Une dentition avec différents types de dents (hétérodontie) -incisives, canines et dents de joues- est caractéristique de tous les primates et même des mammifères en général. L’hétérodontie est une caractéristique primitive, et les primates ont évolué moins loin du modèle original que la plupart des mammifères. Les principaux changements sont une réduction du nombre de dents et une élaboration du dessin des cuspides des molaires.
La formule dentaire des mammifères placentaires primitifs est supposée avoir été de 5 . 1 . 4 . 3 / 5 . 1 . 4 . 3 = 44 dents (les nombres étant respectivement le nombre de paires d’incisives, de canines, de prémolaires et de molaires dans les mâchoires supérieure et inférieure). Aucun primate vivant n’a conservé plus de deux incisives à la mâchoire supérieure. Les incisives sont sujettes à une variation considérable chez les strepsirrhines. De manière caractéristique, les incisives supérieures sont en forme de cheville, l’une ou l’autre paire étant souvent absente ; dans la mâchoire inférieure, les incisives présentent une conformation particulière qui a été comparée structurellement et fonctionnellement à un peigne. Ce peigne dentaire est composé des canines inférieures et des incisives inférieures comprimées d’un côté à l’autre et inclinées vers l’avant ; les peignes dentaires les plus spécialisés – observés, par exemple, chez le lémurien à couronne fourchue (genre Phaner) et le galago à griffes aiguës (genre Euoticus) – servent à racler les exsudats de l’écorce, mais d’autres espèces utilisent cette structure pour percer les fruits, arracher les feuilles et toiletter la fourrure. Les canines sont présentes dans tout l’ordre mais présentent des variations remarquables en termes de taille, de forme, de projection et de fonction. De manière caractéristique, les dents des singes de l’Ancien Monde ont une fonction de maintien de l’ordre social au sein du groupe ainsi qu’un rôle ouvertement offensif ; leur fonction d’organe de digestion est relativement peu importante. Elles sont grandes et sujettes au dimorphisme sexuel, étant plus grandes chez les mâles que chez les femelles. Les grands singes ont des canines plus petites que les singes de l’Ancien Monde, bien qu’elles soient encore sexuellement dimorphes ; les canines humaines sont encore plus petites, et il n’y a pas de différence de taille entre les sexes.
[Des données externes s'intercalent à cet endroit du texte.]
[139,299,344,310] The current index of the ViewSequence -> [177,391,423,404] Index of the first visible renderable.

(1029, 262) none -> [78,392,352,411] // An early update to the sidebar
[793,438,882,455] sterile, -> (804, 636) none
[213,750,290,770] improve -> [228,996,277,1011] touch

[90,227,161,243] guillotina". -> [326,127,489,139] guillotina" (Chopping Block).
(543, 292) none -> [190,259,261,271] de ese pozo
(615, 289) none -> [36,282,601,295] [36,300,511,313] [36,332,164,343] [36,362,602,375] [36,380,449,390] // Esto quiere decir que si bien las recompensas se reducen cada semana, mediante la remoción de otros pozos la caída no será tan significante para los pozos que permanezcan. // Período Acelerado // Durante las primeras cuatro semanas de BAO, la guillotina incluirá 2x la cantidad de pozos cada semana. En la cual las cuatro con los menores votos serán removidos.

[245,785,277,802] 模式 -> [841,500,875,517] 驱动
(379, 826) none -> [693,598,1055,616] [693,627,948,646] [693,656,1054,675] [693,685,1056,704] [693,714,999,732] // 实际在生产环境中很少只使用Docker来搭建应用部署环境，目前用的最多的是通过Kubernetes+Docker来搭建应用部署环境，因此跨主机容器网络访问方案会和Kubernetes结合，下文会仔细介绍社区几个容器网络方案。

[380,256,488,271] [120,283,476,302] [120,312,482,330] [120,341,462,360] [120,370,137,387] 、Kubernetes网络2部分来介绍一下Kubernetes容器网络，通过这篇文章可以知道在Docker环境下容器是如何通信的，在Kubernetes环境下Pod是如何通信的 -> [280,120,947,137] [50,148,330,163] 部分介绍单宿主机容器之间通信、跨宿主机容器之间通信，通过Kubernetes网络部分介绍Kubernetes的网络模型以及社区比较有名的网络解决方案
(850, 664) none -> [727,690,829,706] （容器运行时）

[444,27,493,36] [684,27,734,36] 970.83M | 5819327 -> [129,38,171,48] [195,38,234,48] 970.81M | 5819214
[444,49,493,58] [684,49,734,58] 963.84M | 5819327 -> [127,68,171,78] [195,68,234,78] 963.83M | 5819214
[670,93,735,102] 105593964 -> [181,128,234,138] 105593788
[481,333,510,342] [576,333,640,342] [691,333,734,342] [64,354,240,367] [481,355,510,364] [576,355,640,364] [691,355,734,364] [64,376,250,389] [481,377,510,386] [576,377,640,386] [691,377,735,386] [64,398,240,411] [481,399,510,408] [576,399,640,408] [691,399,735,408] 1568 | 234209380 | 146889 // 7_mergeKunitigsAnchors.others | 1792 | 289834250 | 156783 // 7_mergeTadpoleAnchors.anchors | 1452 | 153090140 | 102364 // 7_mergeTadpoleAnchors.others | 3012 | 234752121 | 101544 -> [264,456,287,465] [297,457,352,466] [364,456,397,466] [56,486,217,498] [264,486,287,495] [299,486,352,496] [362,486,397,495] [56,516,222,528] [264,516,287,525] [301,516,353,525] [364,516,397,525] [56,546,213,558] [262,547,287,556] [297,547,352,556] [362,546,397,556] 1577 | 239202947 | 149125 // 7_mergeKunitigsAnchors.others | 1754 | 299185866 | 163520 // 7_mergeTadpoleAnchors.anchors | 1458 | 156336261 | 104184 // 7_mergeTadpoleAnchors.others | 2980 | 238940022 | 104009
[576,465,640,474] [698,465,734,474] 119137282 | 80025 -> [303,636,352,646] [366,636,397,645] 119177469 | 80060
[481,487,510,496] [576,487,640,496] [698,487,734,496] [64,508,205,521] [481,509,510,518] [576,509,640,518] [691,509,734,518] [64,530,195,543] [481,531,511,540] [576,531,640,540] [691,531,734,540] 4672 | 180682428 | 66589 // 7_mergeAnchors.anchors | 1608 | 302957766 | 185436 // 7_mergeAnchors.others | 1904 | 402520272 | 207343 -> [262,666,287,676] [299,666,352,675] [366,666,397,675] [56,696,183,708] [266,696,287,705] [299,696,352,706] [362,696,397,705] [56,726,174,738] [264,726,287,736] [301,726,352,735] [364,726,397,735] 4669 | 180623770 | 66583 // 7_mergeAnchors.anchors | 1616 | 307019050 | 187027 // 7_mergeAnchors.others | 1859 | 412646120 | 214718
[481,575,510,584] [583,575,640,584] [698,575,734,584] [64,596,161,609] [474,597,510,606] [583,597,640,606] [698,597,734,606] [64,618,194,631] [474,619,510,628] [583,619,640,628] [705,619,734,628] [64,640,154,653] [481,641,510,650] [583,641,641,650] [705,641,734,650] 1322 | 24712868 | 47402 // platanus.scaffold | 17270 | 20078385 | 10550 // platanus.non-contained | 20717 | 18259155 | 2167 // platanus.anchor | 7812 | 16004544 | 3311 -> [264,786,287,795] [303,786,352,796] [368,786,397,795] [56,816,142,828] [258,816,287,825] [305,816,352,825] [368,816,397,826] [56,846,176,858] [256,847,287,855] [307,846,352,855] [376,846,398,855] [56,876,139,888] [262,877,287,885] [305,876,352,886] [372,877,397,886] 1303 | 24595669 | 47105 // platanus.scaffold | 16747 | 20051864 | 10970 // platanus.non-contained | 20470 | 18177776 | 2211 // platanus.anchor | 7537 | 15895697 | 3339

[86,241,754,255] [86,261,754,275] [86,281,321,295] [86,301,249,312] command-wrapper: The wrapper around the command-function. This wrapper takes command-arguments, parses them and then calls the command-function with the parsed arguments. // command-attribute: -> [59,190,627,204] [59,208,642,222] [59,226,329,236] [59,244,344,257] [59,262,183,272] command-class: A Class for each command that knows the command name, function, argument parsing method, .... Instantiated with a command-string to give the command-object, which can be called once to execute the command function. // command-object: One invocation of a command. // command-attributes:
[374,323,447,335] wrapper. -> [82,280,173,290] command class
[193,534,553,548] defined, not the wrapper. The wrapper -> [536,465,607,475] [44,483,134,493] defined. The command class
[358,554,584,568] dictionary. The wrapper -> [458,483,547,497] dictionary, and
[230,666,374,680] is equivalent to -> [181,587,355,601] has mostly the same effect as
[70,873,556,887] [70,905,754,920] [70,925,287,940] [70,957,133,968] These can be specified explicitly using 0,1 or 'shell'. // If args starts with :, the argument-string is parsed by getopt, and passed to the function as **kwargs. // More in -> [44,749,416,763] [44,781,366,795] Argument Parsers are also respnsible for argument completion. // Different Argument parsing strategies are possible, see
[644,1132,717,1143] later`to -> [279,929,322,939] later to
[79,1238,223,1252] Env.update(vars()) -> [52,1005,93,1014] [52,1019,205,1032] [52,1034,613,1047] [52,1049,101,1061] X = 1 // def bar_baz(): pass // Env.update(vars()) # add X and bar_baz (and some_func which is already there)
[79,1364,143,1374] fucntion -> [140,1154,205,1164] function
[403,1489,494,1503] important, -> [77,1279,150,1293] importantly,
La tendance dans l’évolution des dents de la joue a été d’augmenter le nombre de cuspides et de réduire le nombre de dents. Les molaires et les prémolaires montrent cette tendance. Aucun primate vivant ne possède quatre prémolaires ; les primates primitifs, les tarsiers et les singes du Nouveau Monde en ont conservé trois de chaque côté de chaque mâchoire, mais chez les grands singes et les singes de l’Ancien Monde, il n’y a que deux prémolaires. Les prémolaires primitives sont de forme uniforme et sont unicuspides, mais chez les primates, la prémolaire la plus postérieure tend à évoluer vers une ou deux cuspides supplémentaires (molarisation), une adaptation qui allonge la rangée de dents de la joue pour un régime herbivore. Chez les espèces dotées de grandes canines supérieures, la prémolaire inférieure la plus antérieure prend une forme particulière dite sectorielle, fonctionnant comme une pierre à aiguiser pour la canine en forme de faux. Chez l’homme, dont les canines sont petites et sans particularité, la première et la deuxième prémolaire sont de forme identique et à deux cuspides.
La tendance dans la morphologie des molaires a été d’augmenter les trois cuspides primitives à quatre ou cinq, les espèces moins insectivores ayant quatre cuspides sur la couronne molaire de la mâchoire supérieure et cinq cuspides sur l’inférieure. Une tendance chez les petits singes du Nouveau Monde a été de réduire la série de molaires de trois à deux dans les deux mâchoires.